What the task requires —
Reproduce verbatim the portion of the article on technology and the big idea that begins with the words containing "Technology hasn't changed" and ends with "And here’s why.".

Technology hasn't changed creativity's need for the big idea

The big idea remains important in the midst of technological advancement / Simon Abrams via Unsplash

Yesterday morning, I sat in a Las Vegas ballroom listening to Adobe announce their latest and greatest — namely, an integration between Experience Cloud, Advertising Cloud, and Marketing Cloud that enables digital creative to be modified in real-time without pause or re-trafficking.

A disturbance spread through some of my fellow agency employees in the audience, as if millions of SOWs suddenly cried out in terror and were suddenly silenced.

But I, for one, welcome our new robot overlords. And here’s why.

At its core, mass communication has always been about one simple thing — transferring an idea from one brain into another (and another, and another). In the early days of what used to be called “new media,” technologists like myself shouted from the rooftops that digital was the Holy Grail. We made these things called banners, and we said they’d be hyper-personalized, timely, and context-aware.

We promised that we were all entering a brand new dynamic world, the polar opposite of print. Want to change copy on a billboard after it’s been put up? Swap out a call to action? Good luck with that. You’d be able to change digital display at the speed of light, because it’s digital! So who cares about print? Let us make amazing banners for you; it’ll be the most effective and efficient part of your marketing strategy.

Oops. Our bad.

Here in the 21st Century, the reality of the medium is quite different from what we promised. Ask everyone who still sees a banner ad touting the product they bought last week. Ask any brand manager who, after reading a key insight from their analytics team, wants to tweak a line of copy — but has to wait 48 hours before any consumer sees that change, because of trafficking. For that matter, ask any legal team who discovers an issue and has to insist a unit be taken down, because it’ll take too long to modify.

Excerpted records —
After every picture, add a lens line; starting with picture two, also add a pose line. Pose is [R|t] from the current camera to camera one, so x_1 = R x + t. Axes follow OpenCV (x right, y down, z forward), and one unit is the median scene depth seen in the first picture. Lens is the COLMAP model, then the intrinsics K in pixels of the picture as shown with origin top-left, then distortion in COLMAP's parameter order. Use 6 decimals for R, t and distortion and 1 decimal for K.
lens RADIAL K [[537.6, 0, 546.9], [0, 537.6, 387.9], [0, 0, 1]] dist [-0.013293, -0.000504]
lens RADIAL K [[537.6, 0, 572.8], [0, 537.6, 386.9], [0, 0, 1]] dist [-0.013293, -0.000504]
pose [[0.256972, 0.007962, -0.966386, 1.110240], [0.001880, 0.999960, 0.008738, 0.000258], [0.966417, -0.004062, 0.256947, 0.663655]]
--
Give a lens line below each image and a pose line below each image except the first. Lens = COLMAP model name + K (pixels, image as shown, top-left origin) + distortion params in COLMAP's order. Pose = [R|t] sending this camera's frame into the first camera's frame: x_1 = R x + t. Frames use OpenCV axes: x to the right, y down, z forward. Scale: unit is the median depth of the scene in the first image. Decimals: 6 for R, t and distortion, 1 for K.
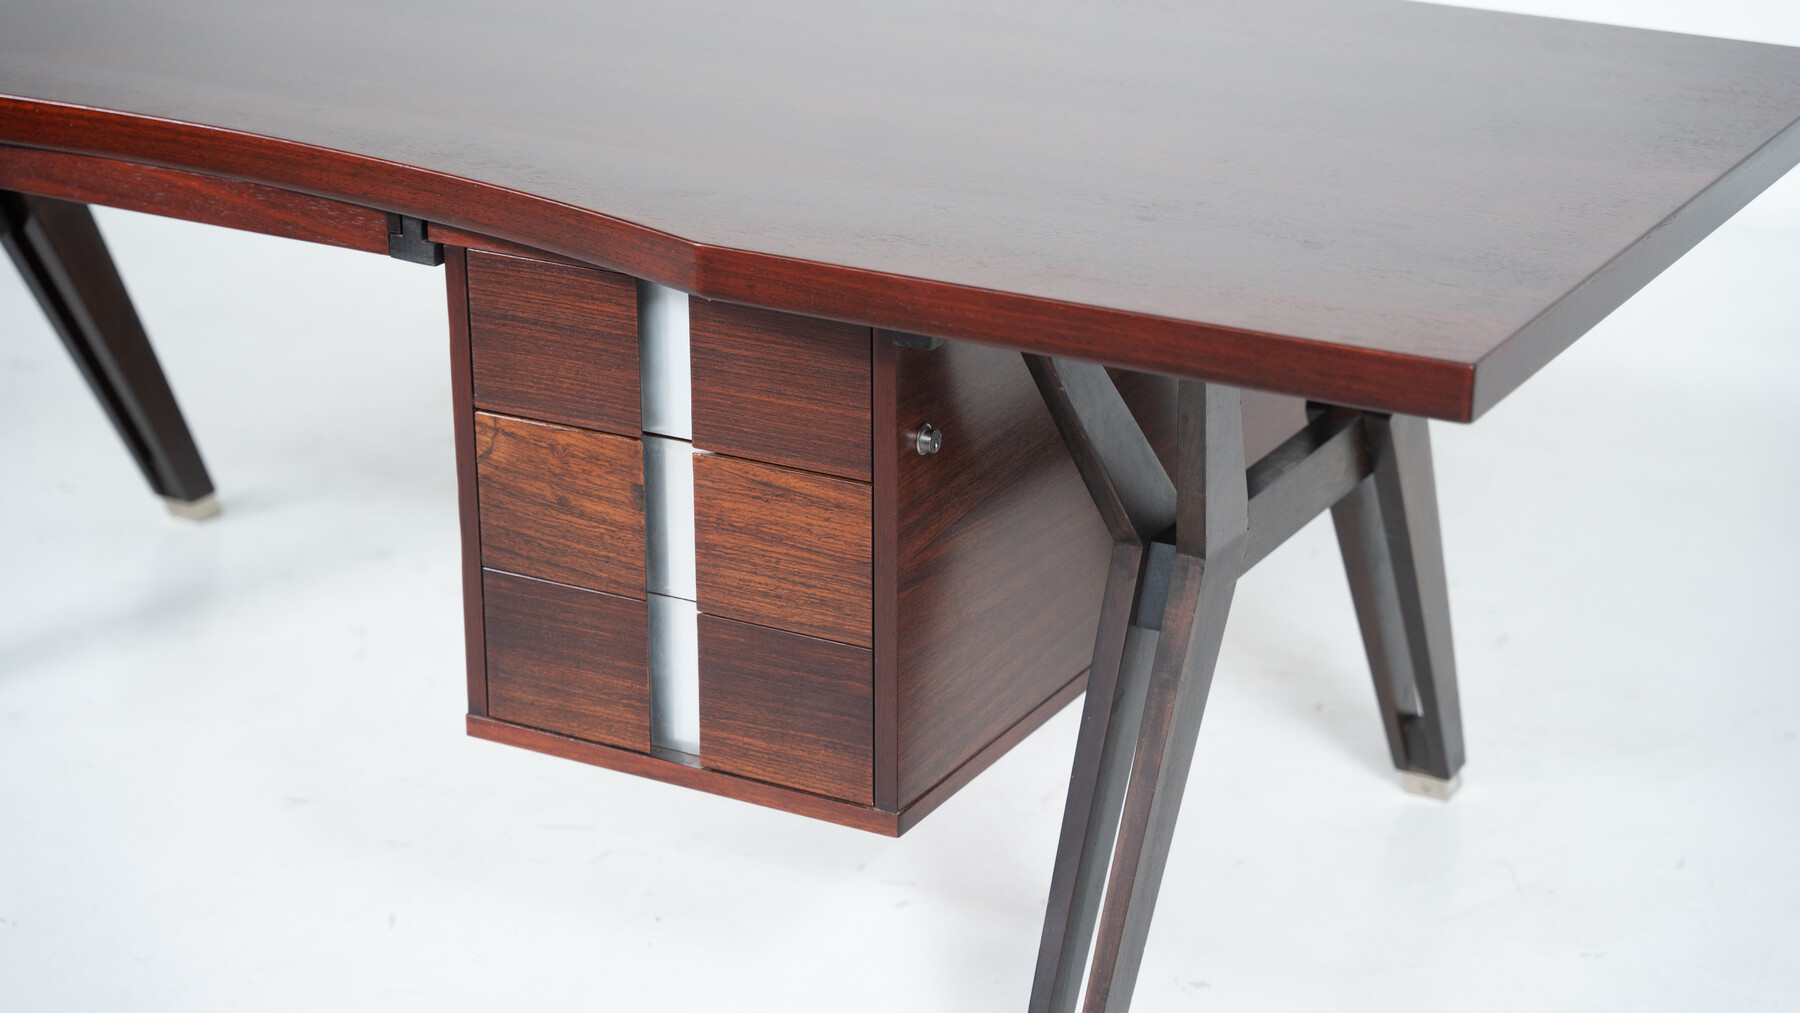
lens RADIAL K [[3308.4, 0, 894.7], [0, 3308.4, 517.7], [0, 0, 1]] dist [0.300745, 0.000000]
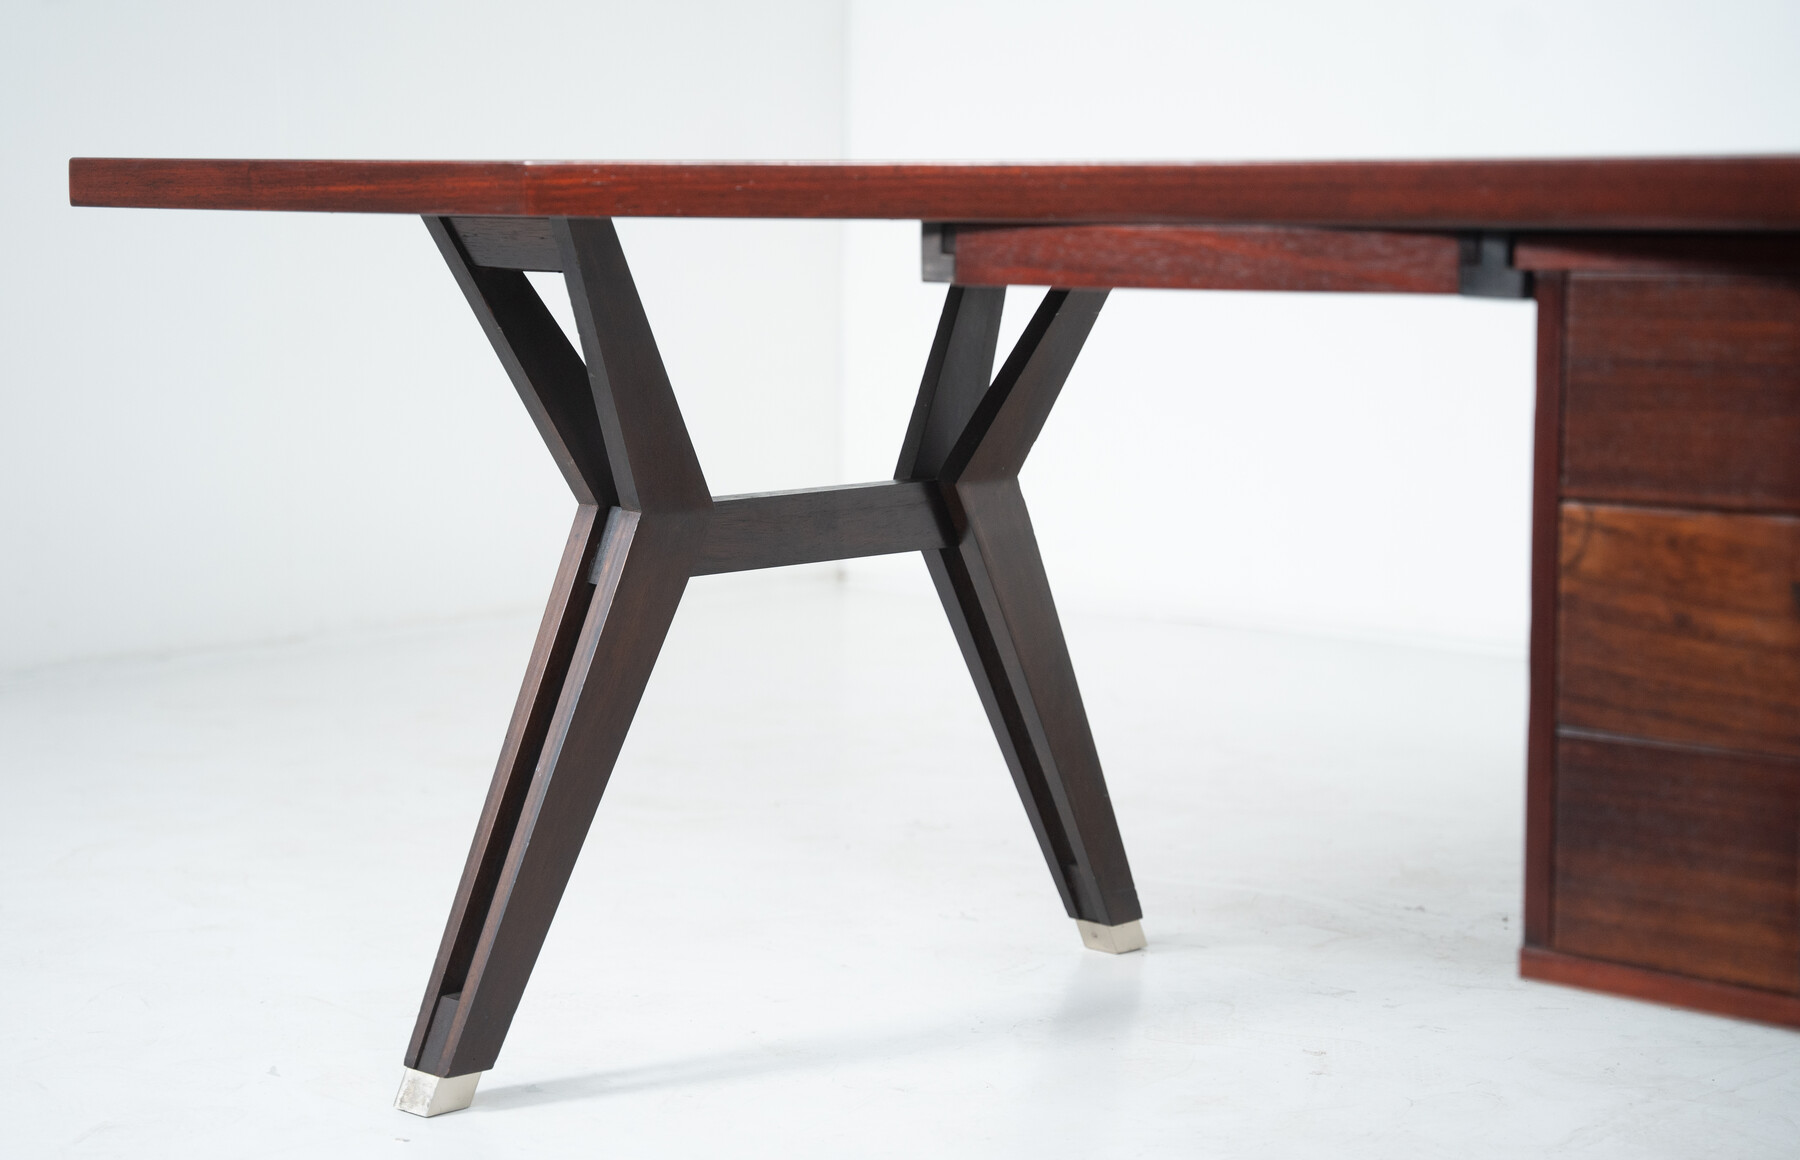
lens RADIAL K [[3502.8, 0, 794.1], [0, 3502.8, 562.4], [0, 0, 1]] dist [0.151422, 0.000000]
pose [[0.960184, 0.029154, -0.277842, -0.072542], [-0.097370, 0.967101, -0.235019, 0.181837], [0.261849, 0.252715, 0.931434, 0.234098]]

Expected output —
Technology hasn't changed creativity's need for the big idea

The big idea remains important in the midst of technological advancement / Simon Abrams via Unsplash

Yesterday morning, I sat in a Las Vegas ballroom listening to Adobe announce their latest and greatest — namely, an integration between Experience Cloud, Advertising Cloud, and Marketing Cloud that enables digital creative to be modified in real-time without pause or re-trafficking.

A disturbance spread through some of my fellow agency employees in the audience, as if millions of SOWs suddenly cried out in terror and were suddenly silenced.

But I, for one, welcome our new robot overlords. And here’s why.